VIII. O Verbo se Fez Carne
"No princípio era o Verbo, e o Verbo estava com Deus, e o Verbo era Deus.
Ele estava no princípio com Deus.
Todas as coisas foram feitas por ele, e nada do que foi feito foi feito sem ele;
Nele estava a vida, e a vida era a luz dos homens;
E a luz resplandesceu nas trevas, mas as trevas não a compreenderam.
Houve um homem enviado por Deus, que se chamava João.
Este veio por testemunha, para dar testemunho da luz, a fim de que todos cressem por meio dele;
Ele não era a luz, mas para que desse testemunho da luz.
Era a luz verdadeira, que alumia a todo o homem, que vem a este mundo.
Estava no mundo, e o mundo foi feito por ele, e o mundo não o conheceu.
Veio para o que era seu, e os seus não o receberam.
Mas a todos os que o receberam deu ele poder de se fazerem filhos de Deus; aos que crêem no seu nome.

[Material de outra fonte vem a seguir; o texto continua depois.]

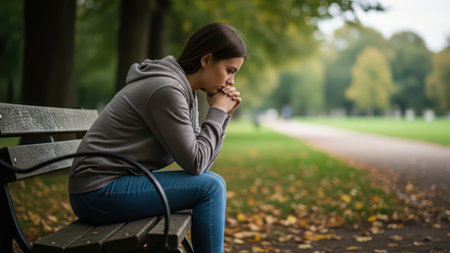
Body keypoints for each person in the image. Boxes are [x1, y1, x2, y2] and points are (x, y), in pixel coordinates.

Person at [68, 23, 247, 253]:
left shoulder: (183, 89)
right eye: (230, 70)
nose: (231, 81)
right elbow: (196, 164)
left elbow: (201, 163)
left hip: (111, 185)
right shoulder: (167, 90)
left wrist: (223, 116)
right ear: (206, 60)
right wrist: (218, 113)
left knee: (213, 183)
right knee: (211, 187)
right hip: (96, 192)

Que não nasceram do sangue, nem da vontade da carne, nem da vontade do varão, mas de Deus.
E o verbo se fez carne, e habitou entre nós; e nós vimos a sua glória como Filho unigênito do Pai, cheio de graça e verdade". (S. JOÃO, I, 1 a 14).
Esta passagem dos Evangelhos é a única que, à primeira vista, parece encerrar implicitamente uma idéia de identificação entre Deus e a pessoa de Jesus; é também aquela sobre a qual se estabeleceu mais tarde a controvérsia a respeito do assunto.
A questão da divindade de Jesus foi sendo, gradualmente, suscitada. Nasceu das discussões levantadas a propósito das interpretações e alguns sobre as palavras — Verbo e Filho: mas foi somente no 4.° século que uma parte da Igreja a adotou. Este dogma, portanto, é o resultado de decisões humanas; não emana de revelação divina.
É preciso notar-se que as palavras supracitadas são de João e não de Jesus e admitindo-se que não tenham sido alteradas, não exprimem, na realidade, senão uma opinião pessoal, uma indução, onde se descobre o misticismo habitual da linguagem daquele escritor. Não podem, pois, prevalecer contra as reiteradas afirmações do próprio Jesus. Aceitando-se, porém, tais quais são, ainda assim elas não resolvem a questão no sentido da divindade, porque tanto se aplicariam a Jesus-Deus, como a Jesus-criatura de Deus.
De fato, o Verbo é Deus, porque é a palavra de Deus. Jesus, tendo recebido esta palavra diretamente de Deus, com a missão de a revelar aos homens, assimilou-a. A palavra divina que ele observou, encarnou-se nele. Ele a trouxe consigo, nascendo, e é com razão que disse: O verbo se fez carne e habitou entre nós. Jesus podia, pois, ser encarregado de transmitir a palavra de Deus, sem ser Deus, como um embaixador transmite as palavras de seu soberano, sem ser o soberano.
Segundo o dogma da divindade, é Deus quem fala; na outra hipótese, ele fala pela boca do seu enviado, o que não prejudica a autoridade das suas palavras. Quem autoriza, porém, antes esta do que a outra suposição? A única autoridade competente para cortar a questão, são as próprias palavras de Jesus, quando diz: "Eu não falo por mim; mas Aquele que me enviou, me prescreve por seu mandamento, o que devo dizer: a minha doutrina não é minha, mas sim d'Aquele que me enviou; a palavra que tendes ouvido não é minha, mas de meu Pai, que me enviou".
É impossível exprimir-se alguém com mais clareza e precisão. A qualidade de messias ou enviado, que lhe é dada em todos os
Evangelhos, implica uma posição subordinada a quem lha deu; quem obedece não pode ser igual a quem manda.
João caracteriza esta posição secundária — e, por conseguinte, estabelece a dualidade das pessoas, quando diz: nós vimos a sua glória, a sua glória como filho único, que a devia receber do Pai; porque aquele que recebe, não pode ser o que dá, nem aquele que dá a glória, pode ser igual ao que a recebe. Se Jesus é Deus, possui a glória por si mesmo e não precisa que outro lhe dê. Se Deus e Jesus são uma mesma pessoa com dois nomes diferentes, não poderia existir entre eles nem supremacia, nem subordinação. Desde pois que não há paridade absoluta de posição, é que são duas pessoas distintas.
A qualificação de Messias divino não significa igualdade entre o mandatário e o mandante, mais do que entre um rei e o seu representante a de enviado real. Jesus era um Messias divino pela dupla razão de ter recebido de Deus a sua missão, e estar em relação direta com Deus pelas suas perfeições.